> _EXCERPT PROVIDED_:
Tetrahydrofurfuryl acetate
- Names: Preferred IUPAC name (Oxolan-2-yl)methyl acetate

Identifiers
- CAS Number: 637-64-9;
- 3D model (JSmol): Interactive image;
- ChEBI: CHEBI:169190;
- ChEMBL: ChEMBL2287522;
- ChemSpider: 21105997;
- ECHA InfoCard: 100.010.270
- EC Number: 211-296-8;
- PubChem CID: 12506;
- UNII: I1PIW4REZU;
- CompTox Dashboard (EPA): DTXSID30862335 ;

Properties
- Chemical formula: CH _{3}CO _{2}CH _{2}C _{4}H _{7}O
- Molar mass: 144.170 g·mol^{−1}
- Appearance: clear liquid
- Density: 1.061 g/cm^{3} (20 °C)
- Boiling point: 194 °C (381 °F; 467 K)
- Solubility in water: Miscible
- Solubility in alcohol, chloroform, ether: Soluble
- log P: 0.349
- Refractive index (n_{D}): 1.4475 (liquid 20°)

> _EXCERPTED RECORDS_:
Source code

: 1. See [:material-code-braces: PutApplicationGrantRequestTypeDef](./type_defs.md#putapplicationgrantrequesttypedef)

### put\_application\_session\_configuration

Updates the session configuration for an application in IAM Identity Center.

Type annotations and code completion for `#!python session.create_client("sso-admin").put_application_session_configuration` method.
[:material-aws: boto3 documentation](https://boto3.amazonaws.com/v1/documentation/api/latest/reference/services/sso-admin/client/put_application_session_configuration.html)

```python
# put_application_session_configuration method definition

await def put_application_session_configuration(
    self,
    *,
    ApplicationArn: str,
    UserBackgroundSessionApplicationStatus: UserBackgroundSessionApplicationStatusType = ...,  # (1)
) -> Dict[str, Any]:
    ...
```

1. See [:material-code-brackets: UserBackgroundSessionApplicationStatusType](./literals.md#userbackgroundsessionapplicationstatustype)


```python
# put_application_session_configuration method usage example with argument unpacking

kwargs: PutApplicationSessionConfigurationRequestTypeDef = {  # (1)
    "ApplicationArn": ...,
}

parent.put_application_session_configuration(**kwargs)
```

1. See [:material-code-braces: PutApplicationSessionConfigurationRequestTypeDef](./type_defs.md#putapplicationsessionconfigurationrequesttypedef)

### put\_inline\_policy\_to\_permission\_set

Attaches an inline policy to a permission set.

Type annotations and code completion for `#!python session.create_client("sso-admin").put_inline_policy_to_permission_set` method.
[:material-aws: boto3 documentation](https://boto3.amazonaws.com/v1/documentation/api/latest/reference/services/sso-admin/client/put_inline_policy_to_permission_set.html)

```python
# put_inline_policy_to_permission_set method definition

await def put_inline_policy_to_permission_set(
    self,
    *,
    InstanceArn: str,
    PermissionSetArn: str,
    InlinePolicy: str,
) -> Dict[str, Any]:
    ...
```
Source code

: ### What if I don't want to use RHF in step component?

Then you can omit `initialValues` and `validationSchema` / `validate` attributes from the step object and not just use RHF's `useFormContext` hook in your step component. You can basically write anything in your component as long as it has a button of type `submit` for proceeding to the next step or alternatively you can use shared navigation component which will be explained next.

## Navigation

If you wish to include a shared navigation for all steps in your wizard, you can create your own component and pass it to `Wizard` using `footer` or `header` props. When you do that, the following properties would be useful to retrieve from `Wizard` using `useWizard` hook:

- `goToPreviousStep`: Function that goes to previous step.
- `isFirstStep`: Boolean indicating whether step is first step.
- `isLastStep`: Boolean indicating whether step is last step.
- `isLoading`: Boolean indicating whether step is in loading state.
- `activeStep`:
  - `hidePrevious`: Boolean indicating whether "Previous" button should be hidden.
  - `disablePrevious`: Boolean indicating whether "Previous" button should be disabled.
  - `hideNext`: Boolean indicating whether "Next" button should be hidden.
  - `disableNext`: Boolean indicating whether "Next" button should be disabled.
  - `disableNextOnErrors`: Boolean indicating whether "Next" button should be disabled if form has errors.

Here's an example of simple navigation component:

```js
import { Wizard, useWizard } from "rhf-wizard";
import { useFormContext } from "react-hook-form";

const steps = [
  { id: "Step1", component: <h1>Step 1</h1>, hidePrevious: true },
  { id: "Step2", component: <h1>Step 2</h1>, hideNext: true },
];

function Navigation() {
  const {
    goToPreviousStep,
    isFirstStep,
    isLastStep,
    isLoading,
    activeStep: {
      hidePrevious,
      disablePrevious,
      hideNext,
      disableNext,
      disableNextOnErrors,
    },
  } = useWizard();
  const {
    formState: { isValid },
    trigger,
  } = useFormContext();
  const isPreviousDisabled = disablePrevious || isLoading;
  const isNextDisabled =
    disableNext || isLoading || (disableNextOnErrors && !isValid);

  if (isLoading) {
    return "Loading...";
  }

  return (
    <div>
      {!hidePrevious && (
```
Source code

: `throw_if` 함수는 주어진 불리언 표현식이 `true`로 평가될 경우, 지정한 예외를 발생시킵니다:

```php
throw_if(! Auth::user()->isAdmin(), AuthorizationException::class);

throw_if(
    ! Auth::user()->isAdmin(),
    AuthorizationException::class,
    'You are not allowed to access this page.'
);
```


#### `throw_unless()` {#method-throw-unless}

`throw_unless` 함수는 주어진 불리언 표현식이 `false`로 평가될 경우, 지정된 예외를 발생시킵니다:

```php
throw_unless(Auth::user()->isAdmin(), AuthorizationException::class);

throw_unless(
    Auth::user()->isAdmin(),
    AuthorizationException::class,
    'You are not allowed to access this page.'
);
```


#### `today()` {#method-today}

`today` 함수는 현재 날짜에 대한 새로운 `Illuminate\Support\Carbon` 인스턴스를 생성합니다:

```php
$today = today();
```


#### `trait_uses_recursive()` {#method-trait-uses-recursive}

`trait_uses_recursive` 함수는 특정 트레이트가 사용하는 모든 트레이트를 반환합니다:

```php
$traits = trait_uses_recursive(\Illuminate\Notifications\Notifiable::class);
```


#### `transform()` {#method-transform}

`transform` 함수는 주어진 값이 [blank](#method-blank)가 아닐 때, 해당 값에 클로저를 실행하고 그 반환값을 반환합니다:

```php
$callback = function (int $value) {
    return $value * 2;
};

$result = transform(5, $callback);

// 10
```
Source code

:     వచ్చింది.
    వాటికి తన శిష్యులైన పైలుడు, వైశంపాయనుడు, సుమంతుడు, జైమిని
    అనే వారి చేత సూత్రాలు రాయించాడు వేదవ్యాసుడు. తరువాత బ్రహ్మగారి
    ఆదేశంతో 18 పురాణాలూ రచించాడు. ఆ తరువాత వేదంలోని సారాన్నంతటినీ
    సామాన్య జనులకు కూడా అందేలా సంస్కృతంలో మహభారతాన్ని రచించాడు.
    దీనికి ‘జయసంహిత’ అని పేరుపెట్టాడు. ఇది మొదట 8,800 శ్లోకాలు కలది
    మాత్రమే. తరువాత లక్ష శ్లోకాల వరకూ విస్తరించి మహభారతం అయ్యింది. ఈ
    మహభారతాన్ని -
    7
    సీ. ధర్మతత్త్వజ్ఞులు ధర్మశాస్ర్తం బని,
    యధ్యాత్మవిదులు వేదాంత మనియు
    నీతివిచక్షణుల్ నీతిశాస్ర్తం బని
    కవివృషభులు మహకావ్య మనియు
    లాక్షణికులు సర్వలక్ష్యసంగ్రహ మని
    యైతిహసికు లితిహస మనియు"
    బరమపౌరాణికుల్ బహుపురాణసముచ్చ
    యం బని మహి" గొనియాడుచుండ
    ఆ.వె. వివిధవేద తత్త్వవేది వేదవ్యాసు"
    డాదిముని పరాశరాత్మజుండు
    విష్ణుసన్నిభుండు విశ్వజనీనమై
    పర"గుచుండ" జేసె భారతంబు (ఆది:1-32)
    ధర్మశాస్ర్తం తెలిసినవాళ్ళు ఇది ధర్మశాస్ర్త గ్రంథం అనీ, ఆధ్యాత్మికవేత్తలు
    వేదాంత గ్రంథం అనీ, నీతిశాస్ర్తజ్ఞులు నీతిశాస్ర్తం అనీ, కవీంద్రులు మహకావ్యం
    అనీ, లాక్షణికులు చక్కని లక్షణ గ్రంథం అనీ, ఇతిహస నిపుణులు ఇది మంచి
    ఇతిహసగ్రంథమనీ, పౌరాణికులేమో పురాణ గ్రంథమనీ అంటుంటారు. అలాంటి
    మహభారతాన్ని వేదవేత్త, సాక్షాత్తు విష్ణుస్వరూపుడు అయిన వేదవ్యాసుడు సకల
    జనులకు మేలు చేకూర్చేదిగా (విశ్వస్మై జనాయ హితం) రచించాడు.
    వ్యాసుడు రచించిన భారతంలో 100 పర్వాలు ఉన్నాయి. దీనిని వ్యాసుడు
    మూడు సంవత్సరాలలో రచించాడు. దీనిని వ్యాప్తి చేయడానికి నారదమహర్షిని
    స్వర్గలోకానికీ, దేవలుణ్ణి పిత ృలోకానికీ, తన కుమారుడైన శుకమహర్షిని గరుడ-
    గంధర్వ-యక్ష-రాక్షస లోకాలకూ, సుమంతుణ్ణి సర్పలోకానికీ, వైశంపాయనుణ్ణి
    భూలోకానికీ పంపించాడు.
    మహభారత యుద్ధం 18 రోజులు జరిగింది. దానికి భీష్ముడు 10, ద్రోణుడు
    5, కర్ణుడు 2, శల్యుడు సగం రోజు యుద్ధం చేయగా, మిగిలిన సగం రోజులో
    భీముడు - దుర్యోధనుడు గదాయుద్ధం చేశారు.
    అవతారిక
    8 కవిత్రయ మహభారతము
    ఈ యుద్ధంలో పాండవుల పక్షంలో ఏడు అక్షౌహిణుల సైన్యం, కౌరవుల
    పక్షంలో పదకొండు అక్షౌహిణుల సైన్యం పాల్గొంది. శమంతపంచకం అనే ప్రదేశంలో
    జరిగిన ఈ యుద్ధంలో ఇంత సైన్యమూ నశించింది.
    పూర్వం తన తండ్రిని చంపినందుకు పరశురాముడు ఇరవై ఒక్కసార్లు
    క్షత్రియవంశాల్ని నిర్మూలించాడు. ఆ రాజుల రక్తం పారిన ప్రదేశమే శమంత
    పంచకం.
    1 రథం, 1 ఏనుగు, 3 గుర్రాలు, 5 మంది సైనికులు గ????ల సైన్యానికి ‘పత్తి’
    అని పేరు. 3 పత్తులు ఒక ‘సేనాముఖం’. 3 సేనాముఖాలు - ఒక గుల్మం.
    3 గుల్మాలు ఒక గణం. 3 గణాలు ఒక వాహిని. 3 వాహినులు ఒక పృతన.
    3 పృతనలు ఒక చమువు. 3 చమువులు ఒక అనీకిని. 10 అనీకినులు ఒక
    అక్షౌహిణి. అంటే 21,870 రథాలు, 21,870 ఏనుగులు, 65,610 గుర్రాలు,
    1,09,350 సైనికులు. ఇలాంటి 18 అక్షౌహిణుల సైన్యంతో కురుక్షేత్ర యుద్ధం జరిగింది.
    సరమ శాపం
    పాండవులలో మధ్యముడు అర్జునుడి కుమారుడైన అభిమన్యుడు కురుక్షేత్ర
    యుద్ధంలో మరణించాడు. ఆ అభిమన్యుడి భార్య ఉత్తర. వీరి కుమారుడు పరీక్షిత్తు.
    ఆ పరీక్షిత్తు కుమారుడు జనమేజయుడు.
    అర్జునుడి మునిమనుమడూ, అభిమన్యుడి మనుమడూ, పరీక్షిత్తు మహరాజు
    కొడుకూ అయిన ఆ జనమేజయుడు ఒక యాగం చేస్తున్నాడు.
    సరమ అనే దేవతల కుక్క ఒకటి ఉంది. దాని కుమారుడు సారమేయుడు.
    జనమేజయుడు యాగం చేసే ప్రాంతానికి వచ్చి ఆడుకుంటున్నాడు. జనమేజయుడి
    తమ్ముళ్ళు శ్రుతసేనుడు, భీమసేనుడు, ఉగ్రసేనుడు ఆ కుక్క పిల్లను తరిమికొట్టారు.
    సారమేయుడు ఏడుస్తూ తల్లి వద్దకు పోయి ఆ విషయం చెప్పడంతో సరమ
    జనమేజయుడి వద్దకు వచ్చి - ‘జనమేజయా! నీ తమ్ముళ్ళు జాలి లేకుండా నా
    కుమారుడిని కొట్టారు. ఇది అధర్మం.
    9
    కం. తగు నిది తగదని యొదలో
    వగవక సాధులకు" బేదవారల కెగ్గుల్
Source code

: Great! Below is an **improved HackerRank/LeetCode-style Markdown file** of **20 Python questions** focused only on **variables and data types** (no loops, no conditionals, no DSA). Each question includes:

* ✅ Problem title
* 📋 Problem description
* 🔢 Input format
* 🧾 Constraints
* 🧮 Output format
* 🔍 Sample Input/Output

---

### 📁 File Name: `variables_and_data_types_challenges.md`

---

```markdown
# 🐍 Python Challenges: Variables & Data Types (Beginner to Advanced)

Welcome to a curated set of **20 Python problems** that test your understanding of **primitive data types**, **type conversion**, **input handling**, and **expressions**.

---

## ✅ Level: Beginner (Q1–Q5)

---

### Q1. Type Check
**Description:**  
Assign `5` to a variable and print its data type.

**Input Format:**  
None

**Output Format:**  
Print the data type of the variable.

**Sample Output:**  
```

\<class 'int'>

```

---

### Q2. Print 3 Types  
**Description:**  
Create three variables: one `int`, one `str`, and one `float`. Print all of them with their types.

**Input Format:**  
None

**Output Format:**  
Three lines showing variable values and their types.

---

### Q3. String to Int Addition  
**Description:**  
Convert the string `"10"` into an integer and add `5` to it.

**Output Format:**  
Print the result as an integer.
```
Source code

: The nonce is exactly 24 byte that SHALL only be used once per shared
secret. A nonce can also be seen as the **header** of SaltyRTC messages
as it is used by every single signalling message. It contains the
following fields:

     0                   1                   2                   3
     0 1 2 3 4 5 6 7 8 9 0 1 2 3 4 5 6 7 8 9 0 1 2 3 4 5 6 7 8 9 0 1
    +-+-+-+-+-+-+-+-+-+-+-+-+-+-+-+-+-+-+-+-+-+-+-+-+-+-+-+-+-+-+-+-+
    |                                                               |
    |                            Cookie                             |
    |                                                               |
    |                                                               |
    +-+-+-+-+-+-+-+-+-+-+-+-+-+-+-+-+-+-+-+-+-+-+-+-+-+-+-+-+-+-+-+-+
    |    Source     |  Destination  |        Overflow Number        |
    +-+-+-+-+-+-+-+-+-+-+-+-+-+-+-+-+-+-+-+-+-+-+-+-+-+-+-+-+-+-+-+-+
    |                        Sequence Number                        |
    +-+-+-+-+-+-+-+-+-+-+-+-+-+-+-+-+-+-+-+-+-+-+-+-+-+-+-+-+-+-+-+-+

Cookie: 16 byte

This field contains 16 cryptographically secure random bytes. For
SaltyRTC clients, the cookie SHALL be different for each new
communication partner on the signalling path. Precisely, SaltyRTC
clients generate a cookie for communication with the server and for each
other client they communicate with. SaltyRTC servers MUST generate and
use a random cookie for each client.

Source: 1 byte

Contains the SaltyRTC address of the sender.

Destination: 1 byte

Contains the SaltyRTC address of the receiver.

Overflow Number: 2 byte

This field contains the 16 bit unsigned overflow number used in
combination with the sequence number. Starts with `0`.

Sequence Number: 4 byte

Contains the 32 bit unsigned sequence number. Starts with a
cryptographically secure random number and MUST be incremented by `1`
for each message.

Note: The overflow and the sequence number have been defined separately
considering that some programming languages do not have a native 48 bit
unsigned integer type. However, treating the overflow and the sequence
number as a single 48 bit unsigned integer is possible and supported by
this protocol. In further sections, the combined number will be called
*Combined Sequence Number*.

> _WHAT TO DO_:
A. According to the entry on tetrahydrofurfuryl acetate, what is its boiling point?
B. Write out the part of the tetrahydrofurfuryl acetate entry starting with "- Boiling point: 194" and going on through "1.4475 (liquid 20°)".
C. Carry the tetrahydrofurfuryl acetate entry on from its last line.

> _RESPONSES BY ITEM NUMBER_:
A. 194 °C (381 °F; 467 K).

B.
- Boiling point: 194 °C (381 °F; 467 K)
- Solubility in water: Miscible
- Solubility in alcohol, chloroform, ether: Soluble
- log P: 0.349
- Refractive index (n_{D}): 1.4475 (liquid 20°)

C.
- Hazards: GHS labelling:
- Pictograms: GHS07: Exclamation mark
- Signal word: Warning
- Hazard statements: H302
- Precautionary statements: P264, P270, P301+P317, P330, P501
- NFPA 704 (fire diamond): 0 2
- Flash point: 83 °C (181 °F; 356 K)

= Tetrahydrofurfuryl acetate =

Tetrahydrofurfuryl acetate is an organic chemical compound used for food flavouring and cosmetics. It has a fruity ethereal flavour, also described as honey, maple, or bread-like.

It is generally accepted as safe in the USA. Typical levels of use are 2 ppm in drinks, 8 ppm in ice cream, and 20 ppm in baked products and confectionery.

Classified as a heterocyclic ester, it is made by reacting tetrahydrofurfuryl alcohol with acetic anhydride.

Related flavouring compounds are tetrahydrofurfuryl butyrate, tetrahydrofurfuryl cinnamate, tetrahydrofurfuryl alcohol, and tetrahydrofurfuryl propionate.